My late life partner, Margaret Ardussi, was quadriplegic due to multiple sclerosis the last 10 years of her life. She spent most of her time in her hospital bed watching television and loved PBS, especially the British dramas like Upstairs, Downstairs, All Creatures Great and Small and the British comedies. Our favorite was Are You Being Served? with Molly Sugden, John Inman, Frank Thornton and Wendy Richard. Wendy Richard died earlier this year of cancer. She played Miss Brahms, Mrs. Slocombe’s Cockney young assistant.
I do find it hard now to watch any of the British shows I loved to watch with Margaret because I feel her presence so much when I do and miss her terribly. But, when we watched them together every Saturday night, I noticed something wonderful about the writing of the Britcoms, as PBS called them, which was that we could watch them over and over and over and delight in them every time. It’s now one of my criteria for successful writing, “How much can I stand to see or read this again and again?”

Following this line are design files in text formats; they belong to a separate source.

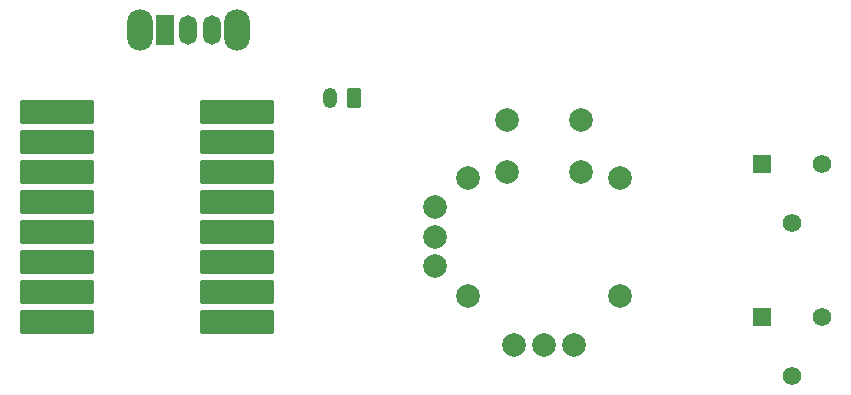
<source format=gts>
%TF.GenerationSoftware,KiCad,Pcbnew,8.0.8*%
%TF.CreationDate,2025-02-13T16:18:38+01:00*%
%TF.ProjectId,T_lecommande,54e96c65-636f-46d6-9d61-6e64652e6b69,rev?*%
%TF.SameCoordinates,Original*%
%TF.FileFunction,Soldermask,Top*%
%TF.FilePolarity,Negative*%
%FSLAX46Y46*%
G04 Gerber Fmt 4.6, Leading zero omitted, Abs format (unit mm)*
G04 Created by KiCad (PCBNEW 8.0.8) date 2025-02-13 16:18:38*
%MOMM*%
%LPD*%
G01*
G04 APERTURE LIST*
G04 Aperture macros list*
%AMRoundRect*
0 Rectangle with rounded corners*
0 $1 Rounding radius*
0 $2 $3 $4 $5 $6 $7 $8 $9 X,Y pos of 4 corners*
0 Add a 4 corners polygon primitive as box body*
4,1,4,$2,$3,$4,$5,$6,$7,$8,$9,$2,$3,0*
0 Add four circle primitives for the rounded corners*
1,1,$1+$1,$2,$3*
1,1,$1+$1,$4,$5*
1,1,$1+$1,$6,$7*
1,1,$1+$1,$8,$9*
0 Add four rect primitives between the rounded corners*
20,1,$1+$1,$2,$3,$4,$5,0*
20,1,$1+$1,$4,$5,$6,$7,0*
20,1,$1+$1,$6,$7,$8,$9,0*
20,1,$1+$1,$8,$9,$2,$3,0*%
G04 Aperture macros list end*
%ADD10C,2.000000*%
%ADD11R,1.560000X1.560000*%
%ADD12C,1.560000*%
%ADD13O,2.200000X3.500000*%
%ADD14R,1.500000X2.500000*%
%ADD15O,1.500000X2.500000*%
%ADD16RoundRect,0.250000X0.350000X0.625000X-0.350000X0.625000X-0.350000X-0.625000X0.350000X-0.625000X0*%
%ADD17O,1.200000X1.750000*%
%ADD18RoundRect,0.102000X-3.000000X-0.952500X3.000000X-0.952500X3.000000X0.952500X-3.000000X0.952500X0*%
G04 APERTURE END LIST*
D10*
%TO.C,R1*%
X86900000Y-68700000D03*
X86900000Y-71200000D03*
X86900000Y-73700000D03*
X93600000Y-80400000D03*
X96100000Y-80400000D03*
X98600000Y-80400000D03*
X99200000Y-65700000D03*
X93000000Y-65700000D03*
X99200000Y-61350000D03*
X93000000Y-61350000D03*
X89650000Y-76200000D03*
X102550000Y-76200000D03*
X89650000Y-66200000D03*
X102550000Y-66200000D03*
%TD*%
D11*
%TO.C,RV2*%
X114600000Y-78020000D03*
D12*
X117100000Y-83020000D03*
X119600000Y-78020000D03*
%TD*%
D13*
%TO.C,SW1*%
X61900000Y-53700000D03*
X70100000Y-53700000D03*
D14*
X64000000Y-53700000D03*
D15*
X66000000Y-53700000D03*
X68000000Y-53700000D03*
%TD*%
D11*
%TO.C,RV1*%
X114600000Y-65020000D03*
D12*
X117100000Y-70020000D03*
X119600000Y-65020000D03*
%TD*%
D16*
%TO.C,J1*%
X80000000Y-59450000D03*
D17*
X78000000Y-59450000D03*
%TD*%
D18*
%TO.C,U1*%
X70100000Y-78420000D03*
X70100000Y-75880000D03*
X70100000Y-73340000D03*
X70100000Y-70800000D03*
X70100000Y-65720000D03*
X70100000Y-68260000D03*
X54860000Y-60640000D03*
X70100000Y-60640000D03*
X54860000Y-63180000D03*
X54860000Y-65720000D03*
X54860000Y-68260000D03*
X54860000Y-70800000D03*
X54860000Y-73340000D03*
X54860000Y-75880000D03*
X54860000Y-78420000D03*
X70100000Y-63180000D03*
%TD*%
M02*

</source>
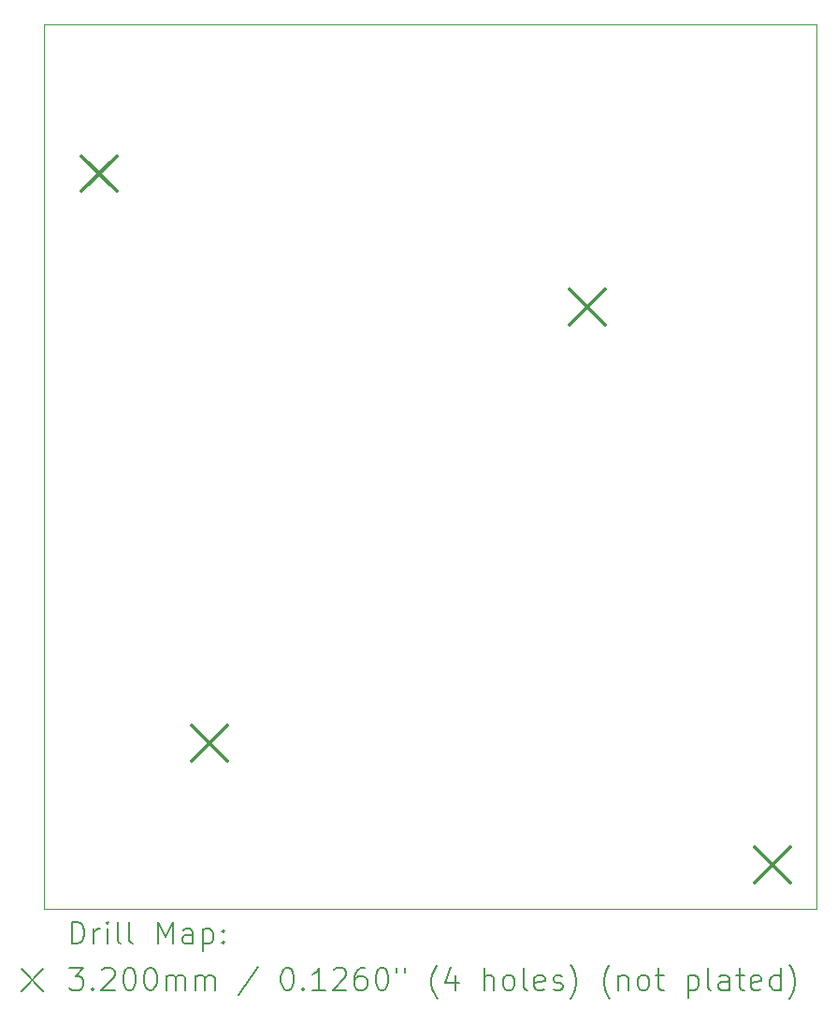
<source format=gbr>
%TF.GenerationSoftware,KiCad,Pcbnew,(6.0.8-1)-1*%
%TF.CreationDate,2022-11-24T03:45:07+08:00*%
%TF.ProjectId,CCTV3_F407_REV200,43435456-335f-4463-9430-375f52455632,rev?*%
%TF.SameCoordinates,Original*%
%TF.FileFunction,Drillmap*%
%TF.FilePolarity,Positive*%
%FSLAX45Y45*%
G04 Gerber Fmt 4.5, Leading zero omitted, Abs format (unit mm)*
G04 Created by KiCad (PCBNEW (6.0.8-1)-1) date 2022-11-24 03:45:07*
%MOMM*%
%LPD*%
G01*
G04 APERTURE LIST*
%ADD10C,0.100000*%
%ADD11C,0.200000*%
%ADD12C,0.320000*%
G04 APERTURE END LIST*
D10*
X2000000Y-2000000D02*
X9000000Y-2000000D01*
X9000000Y-2000000D02*
X9000000Y-10000000D01*
X9000000Y-10000000D02*
X2000000Y-10000000D01*
X2000000Y-10000000D02*
X2000000Y-2000000D01*
D11*
D12*
X2340000Y-3190000D02*
X2660000Y-3510000D01*
X2660000Y-3190000D02*
X2340000Y-3510000D01*
X3340000Y-8340000D02*
X3660000Y-8660000D01*
X3660000Y-8340000D02*
X3340000Y-8660000D01*
X6760000Y-4400000D02*
X7080000Y-4720000D01*
X7080000Y-4400000D02*
X6760000Y-4720000D01*
X8440000Y-9440000D02*
X8760000Y-9760000D01*
X8760000Y-9440000D02*
X8440000Y-9760000D01*
D11*
X2252619Y-10315476D02*
X2252619Y-10115476D01*
X2300238Y-10115476D01*
X2328810Y-10125000D01*
X2347857Y-10144048D01*
X2357381Y-10163095D01*
X2366905Y-10201190D01*
X2366905Y-10229762D01*
X2357381Y-10267857D01*
X2347857Y-10286905D01*
X2328810Y-10305952D01*
X2300238Y-10315476D01*
X2252619Y-10315476D01*
X2452619Y-10315476D02*
X2452619Y-10182143D01*
X2452619Y-10220238D02*
X2462143Y-10201190D01*
X2471667Y-10191667D01*
X2490714Y-10182143D01*
X2509762Y-10182143D01*
X2576429Y-10315476D02*
X2576429Y-10182143D01*
X2576429Y-10115476D02*
X2566905Y-10125000D01*
X2576429Y-10134524D01*
X2585952Y-10125000D01*
X2576429Y-10115476D01*
X2576429Y-10134524D01*
X2700238Y-10315476D02*
X2681190Y-10305952D01*
X2671667Y-10286905D01*
X2671667Y-10115476D01*
X2805000Y-10315476D02*
X2785952Y-10305952D01*
X2776429Y-10286905D01*
X2776429Y-10115476D01*
X3033571Y-10315476D02*
X3033571Y-10115476D01*
X3100238Y-10258333D01*
X3166905Y-10115476D01*
X3166905Y-10315476D01*
X3347857Y-10315476D02*
X3347857Y-10210714D01*
X3338333Y-10191667D01*
X3319286Y-10182143D01*
X3281190Y-10182143D01*
X3262143Y-10191667D01*
X3347857Y-10305952D02*
X3328809Y-10315476D01*
X3281190Y-10315476D01*
X3262143Y-10305952D01*
X3252619Y-10286905D01*
X3252619Y-10267857D01*
X3262143Y-10248810D01*
X3281190Y-10239286D01*
X3328809Y-10239286D01*
X3347857Y-10229762D01*
X3443095Y-10182143D02*
X3443095Y-10382143D01*
X3443095Y-10191667D02*
X3462143Y-10182143D01*
X3500238Y-10182143D01*
X3519286Y-10191667D01*
X3528809Y-10201190D01*
X3538333Y-10220238D01*
X3538333Y-10277381D01*
X3528809Y-10296429D01*
X3519286Y-10305952D01*
X3500238Y-10315476D01*
X3462143Y-10315476D01*
X3443095Y-10305952D01*
X3624048Y-10296429D02*
X3633571Y-10305952D01*
X3624048Y-10315476D01*
X3614524Y-10305952D01*
X3624048Y-10296429D01*
X3624048Y-10315476D01*
X3624048Y-10191667D02*
X3633571Y-10201190D01*
X3624048Y-10210714D01*
X3614524Y-10201190D01*
X3624048Y-10191667D01*
X3624048Y-10210714D01*
X1795000Y-10545000D02*
X1995000Y-10745000D01*
X1995000Y-10545000D02*
X1795000Y-10745000D01*
X2233571Y-10535476D02*
X2357381Y-10535476D01*
X2290714Y-10611667D01*
X2319286Y-10611667D01*
X2338333Y-10621190D01*
X2347857Y-10630714D01*
X2357381Y-10649762D01*
X2357381Y-10697381D01*
X2347857Y-10716429D01*
X2338333Y-10725952D01*
X2319286Y-10735476D01*
X2262143Y-10735476D01*
X2243095Y-10725952D01*
X2233571Y-10716429D01*
X2443095Y-10716429D02*
X2452619Y-10725952D01*
X2443095Y-10735476D01*
X2433571Y-10725952D01*
X2443095Y-10716429D01*
X2443095Y-10735476D01*
X2528810Y-10554524D02*
X2538333Y-10545000D01*
X2557381Y-10535476D01*
X2605000Y-10535476D01*
X2624048Y-10545000D01*
X2633571Y-10554524D01*
X2643095Y-10573571D01*
X2643095Y-10592619D01*
X2633571Y-10621190D01*
X2519286Y-10735476D01*
X2643095Y-10735476D01*
X2766905Y-10535476D02*
X2785952Y-10535476D01*
X2805000Y-10545000D01*
X2814524Y-10554524D01*
X2824048Y-10573571D01*
X2833571Y-10611667D01*
X2833571Y-10659286D01*
X2824048Y-10697381D01*
X2814524Y-10716429D01*
X2805000Y-10725952D01*
X2785952Y-10735476D01*
X2766905Y-10735476D01*
X2747857Y-10725952D01*
X2738333Y-10716429D01*
X2728810Y-10697381D01*
X2719286Y-10659286D01*
X2719286Y-10611667D01*
X2728810Y-10573571D01*
X2738333Y-10554524D01*
X2747857Y-10545000D01*
X2766905Y-10535476D01*
X2957381Y-10535476D02*
X2976428Y-10535476D01*
X2995476Y-10545000D01*
X3005000Y-10554524D01*
X3014524Y-10573571D01*
X3024048Y-10611667D01*
X3024048Y-10659286D01*
X3014524Y-10697381D01*
X3005000Y-10716429D01*
X2995476Y-10725952D01*
X2976428Y-10735476D01*
X2957381Y-10735476D01*
X2938333Y-10725952D01*
X2928809Y-10716429D01*
X2919286Y-10697381D01*
X2909762Y-10659286D01*
X2909762Y-10611667D01*
X2919286Y-10573571D01*
X2928809Y-10554524D01*
X2938333Y-10545000D01*
X2957381Y-10535476D01*
X3109762Y-10735476D02*
X3109762Y-10602143D01*
X3109762Y-10621190D02*
X3119286Y-10611667D01*
X3138333Y-10602143D01*
X3166905Y-10602143D01*
X3185952Y-10611667D01*
X3195476Y-10630714D01*
X3195476Y-10735476D01*
X3195476Y-10630714D02*
X3205000Y-10611667D01*
X3224048Y-10602143D01*
X3252619Y-10602143D01*
X3271667Y-10611667D01*
X3281190Y-10630714D01*
X3281190Y-10735476D01*
X3376428Y-10735476D02*
X3376428Y-10602143D01*
X3376428Y-10621190D02*
X3385952Y-10611667D01*
X3405000Y-10602143D01*
X3433571Y-10602143D01*
X3452619Y-10611667D01*
X3462143Y-10630714D01*
X3462143Y-10735476D01*
X3462143Y-10630714D02*
X3471667Y-10611667D01*
X3490714Y-10602143D01*
X3519286Y-10602143D01*
X3538333Y-10611667D01*
X3547857Y-10630714D01*
X3547857Y-10735476D01*
X3938333Y-10525952D02*
X3766905Y-10783095D01*
X4195476Y-10535476D02*
X4214524Y-10535476D01*
X4233571Y-10545000D01*
X4243095Y-10554524D01*
X4252619Y-10573571D01*
X4262143Y-10611667D01*
X4262143Y-10659286D01*
X4252619Y-10697381D01*
X4243095Y-10716429D01*
X4233571Y-10725952D01*
X4214524Y-10735476D01*
X4195476Y-10735476D01*
X4176428Y-10725952D01*
X4166905Y-10716429D01*
X4157381Y-10697381D01*
X4147857Y-10659286D01*
X4147857Y-10611667D01*
X4157381Y-10573571D01*
X4166905Y-10554524D01*
X4176428Y-10545000D01*
X4195476Y-10535476D01*
X4347857Y-10716429D02*
X4357381Y-10725952D01*
X4347857Y-10735476D01*
X4338333Y-10725952D01*
X4347857Y-10716429D01*
X4347857Y-10735476D01*
X4547857Y-10735476D02*
X4433571Y-10735476D01*
X4490714Y-10735476D02*
X4490714Y-10535476D01*
X4471667Y-10564048D01*
X4452619Y-10583095D01*
X4433571Y-10592619D01*
X4624048Y-10554524D02*
X4633571Y-10545000D01*
X4652619Y-10535476D01*
X4700238Y-10535476D01*
X4719286Y-10545000D01*
X4728810Y-10554524D01*
X4738333Y-10573571D01*
X4738333Y-10592619D01*
X4728810Y-10621190D01*
X4614524Y-10735476D01*
X4738333Y-10735476D01*
X4909762Y-10535476D02*
X4871667Y-10535476D01*
X4852619Y-10545000D01*
X4843095Y-10554524D01*
X4824048Y-10583095D01*
X4814524Y-10621190D01*
X4814524Y-10697381D01*
X4824048Y-10716429D01*
X4833571Y-10725952D01*
X4852619Y-10735476D01*
X4890714Y-10735476D01*
X4909762Y-10725952D01*
X4919286Y-10716429D01*
X4928810Y-10697381D01*
X4928810Y-10649762D01*
X4919286Y-10630714D01*
X4909762Y-10621190D01*
X4890714Y-10611667D01*
X4852619Y-10611667D01*
X4833571Y-10621190D01*
X4824048Y-10630714D01*
X4814524Y-10649762D01*
X5052619Y-10535476D02*
X5071667Y-10535476D01*
X5090714Y-10545000D01*
X5100238Y-10554524D01*
X5109762Y-10573571D01*
X5119286Y-10611667D01*
X5119286Y-10659286D01*
X5109762Y-10697381D01*
X5100238Y-10716429D01*
X5090714Y-10725952D01*
X5071667Y-10735476D01*
X5052619Y-10735476D01*
X5033571Y-10725952D01*
X5024048Y-10716429D01*
X5014524Y-10697381D01*
X5005000Y-10659286D01*
X5005000Y-10611667D01*
X5014524Y-10573571D01*
X5024048Y-10554524D01*
X5033571Y-10545000D01*
X5052619Y-10535476D01*
X5195476Y-10535476D02*
X5195476Y-10573571D01*
X5271667Y-10535476D02*
X5271667Y-10573571D01*
X5566905Y-10811667D02*
X5557381Y-10802143D01*
X5538333Y-10773571D01*
X5528810Y-10754524D01*
X5519286Y-10725952D01*
X5509762Y-10678333D01*
X5509762Y-10640238D01*
X5519286Y-10592619D01*
X5528810Y-10564048D01*
X5538333Y-10545000D01*
X5557381Y-10516429D01*
X5566905Y-10506905D01*
X5728809Y-10602143D02*
X5728809Y-10735476D01*
X5681190Y-10525952D02*
X5633571Y-10668810D01*
X5757381Y-10668810D01*
X5985952Y-10735476D02*
X5985952Y-10535476D01*
X6071667Y-10735476D02*
X6071667Y-10630714D01*
X6062143Y-10611667D01*
X6043095Y-10602143D01*
X6014524Y-10602143D01*
X5995476Y-10611667D01*
X5985952Y-10621190D01*
X6195476Y-10735476D02*
X6176428Y-10725952D01*
X6166905Y-10716429D01*
X6157381Y-10697381D01*
X6157381Y-10640238D01*
X6166905Y-10621190D01*
X6176428Y-10611667D01*
X6195476Y-10602143D01*
X6224048Y-10602143D01*
X6243095Y-10611667D01*
X6252619Y-10621190D01*
X6262143Y-10640238D01*
X6262143Y-10697381D01*
X6252619Y-10716429D01*
X6243095Y-10725952D01*
X6224048Y-10735476D01*
X6195476Y-10735476D01*
X6376428Y-10735476D02*
X6357381Y-10725952D01*
X6347857Y-10706905D01*
X6347857Y-10535476D01*
X6528809Y-10725952D02*
X6509762Y-10735476D01*
X6471667Y-10735476D01*
X6452619Y-10725952D01*
X6443095Y-10706905D01*
X6443095Y-10630714D01*
X6452619Y-10611667D01*
X6471667Y-10602143D01*
X6509762Y-10602143D01*
X6528809Y-10611667D01*
X6538333Y-10630714D01*
X6538333Y-10649762D01*
X6443095Y-10668810D01*
X6614524Y-10725952D02*
X6633571Y-10735476D01*
X6671667Y-10735476D01*
X6690714Y-10725952D01*
X6700238Y-10706905D01*
X6700238Y-10697381D01*
X6690714Y-10678333D01*
X6671667Y-10668810D01*
X6643095Y-10668810D01*
X6624048Y-10659286D01*
X6614524Y-10640238D01*
X6614524Y-10630714D01*
X6624048Y-10611667D01*
X6643095Y-10602143D01*
X6671667Y-10602143D01*
X6690714Y-10611667D01*
X6766905Y-10811667D02*
X6776428Y-10802143D01*
X6795476Y-10773571D01*
X6805000Y-10754524D01*
X6814524Y-10725952D01*
X6824048Y-10678333D01*
X6824048Y-10640238D01*
X6814524Y-10592619D01*
X6805000Y-10564048D01*
X6795476Y-10545000D01*
X6776428Y-10516429D01*
X6766905Y-10506905D01*
X7128809Y-10811667D02*
X7119286Y-10802143D01*
X7100238Y-10773571D01*
X7090714Y-10754524D01*
X7081190Y-10725952D01*
X7071667Y-10678333D01*
X7071667Y-10640238D01*
X7081190Y-10592619D01*
X7090714Y-10564048D01*
X7100238Y-10545000D01*
X7119286Y-10516429D01*
X7128809Y-10506905D01*
X7205000Y-10602143D02*
X7205000Y-10735476D01*
X7205000Y-10621190D02*
X7214524Y-10611667D01*
X7233571Y-10602143D01*
X7262143Y-10602143D01*
X7281190Y-10611667D01*
X7290714Y-10630714D01*
X7290714Y-10735476D01*
X7414524Y-10735476D02*
X7395476Y-10725952D01*
X7385952Y-10716429D01*
X7376428Y-10697381D01*
X7376428Y-10640238D01*
X7385952Y-10621190D01*
X7395476Y-10611667D01*
X7414524Y-10602143D01*
X7443095Y-10602143D01*
X7462143Y-10611667D01*
X7471667Y-10621190D01*
X7481190Y-10640238D01*
X7481190Y-10697381D01*
X7471667Y-10716429D01*
X7462143Y-10725952D01*
X7443095Y-10735476D01*
X7414524Y-10735476D01*
X7538333Y-10602143D02*
X7614524Y-10602143D01*
X7566905Y-10535476D02*
X7566905Y-10706905D01*
X7576428Y-10725952D01*
X7595476Y-10735476D01*
X7614524Y-10735476D01*
X7833571Y-10602143D02*
X7833571Y-10802143D01*
X7833571Y-10611667D02*
X7852619Y-10602143D01*
X7890714Y-10602143D01*
X7909762Y-10611667D01*
X7919286Y-10621190D01*
X7928809Y-10640238D01*
X7928809Y-10697381D01*
X7919286Y-10716429D01*
X7909762Y-10725952D01*
X7890714Y-10735476D01*
X7852619Y-10735476D01*
X7833571Y-10725952D01*
X8043095Y-10735476D02*
X8024048Y-10725952D01*
X8014524Y-10706905D01*
X8014524Y-10535476D01*
X8205000Y-10735476D02*
X8205000Y-10630714D01*
X8195476Y-10611667D01*
X8176428Y-10602143D01*
X8138333Y-10602143D01*
X8119286Y-10611667D01*
X8205000Y-10725952D02*
X8185952Y-10735476D01*
X8138333Y-10735476D01*
X8119286Y-10725952D01*
X8109762Y-10706905D01*
X8109762Y-10687857D01*
X8119286Y-10668810D01*
X8138333Y-10659286D01*
X8185952Y-10659286D01*
X8205000Y-10649762D01*
X8271667Y-10602143D02*
X8347857Y-10602143D01*
X8300238Y-10535476D02*
X8300238Y-10706905D01*
X8309762Y-10725952D01*
X8328809Y-10735476D01*
X8347857Y-10735476D01*
X8490714Y-10725952D02*
X8471667Y-10735476D01*
X8433571Y-10735476D01*
X8414524Y-10725952D01*
X8405000Y-10706905D01*
X8405000Y-10630714D01*
X8414524Y-10611667D01*
X8433571Y-10602143D01*
X8471667Y-10602143D01*
X8490714Y-10611667D01*
X8500238Y-10630714D01*
X8500238Y-10649762D01*
X8405000Y-10668810D01*
X8671667Y-10735476D02*
X8671667Y-10535476D01*
X8671667Y-10725952D02*
X8652619Y-10735476D01*
X8614524Y-10735476D01*
X8595476Y-10725952D01*
X8585952Y-10716429D01*
X8576429Y-10697381D01*
X8576429Y-10640238D01*
X8585952Y-10621190D01*
X8595476Y-10611667D01*
X8614524Y-10602143D01*
X8652619Y-10602143D01*
X8671667Y-10611667D01*
X8747857Y-10811667D02*
X8757381Y-10802143D01*
X8776429Y-10773571D01*
X8785952Y-10754524D01*
X8795476Y-10725952D01*
X8805000Y-10678333D01*
X8805000Y-10640238D01*
X8795476Y-10592619D01*
X8785952Y-10564048D01*
X8776429Y-10545000D01*
X8757381Y-10516429D01*
X8747857Y-10506905D01*
M02*

</source>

(I can’t tell you how many times I’ve read the Horatio Hornblower series, Kim by Rudyard Kipling, Middlemarch by George Elliot, or Sense and Sensibility and Pride and Prejudice by Jane Austen.)
H/T: Instapundit and Armchair Commentary. The Telegraph has an obituary detailing the life of Mrs. Sugden.
Truly excellent comedy. The later seasons got somewhat repetitive, but it’s right up there on the fave list.
Ah, yes, Mrs. Slocumb was a marvelously and desperately man-hungry simperer. May God grant her peace and rest her soul.
I used to love to watch Are You Being Served cuz it was so deliciously over the top and funny. It’s been a few years since I’ve seen it, but it’s still remembered with pleasure. Why are so many British comedies so funny and so many American ones not? The agenda, you think? Always the agenda.
I know what you mean, Cynthia, by the re-reads. I resisted reading Hornblower when I was a child, but my friends and I wallowed in Jane Austen. We’d walk home from secondary school laughing and discussing “civility” and Mr. Collins and Mrs. Bennett. Recently, after the Ioan Gruffydd depiction of Hornblower, I went to the library and borrowed one. That book was renewed several times before I got into it. Since then, I’ve read the entire series several times and have managed to convert the text (found online) into .pdb files readable on the iPhone. That’s a lot of reading pleasure from good writers who didn’t use profanity and who thought that dialogue ought to be accompanied by narrative of more than two lines. They let their readers hear and enjoy the authorial voice. What a pleasure.
You should get the Austen audio books, they’re just as pleasurable.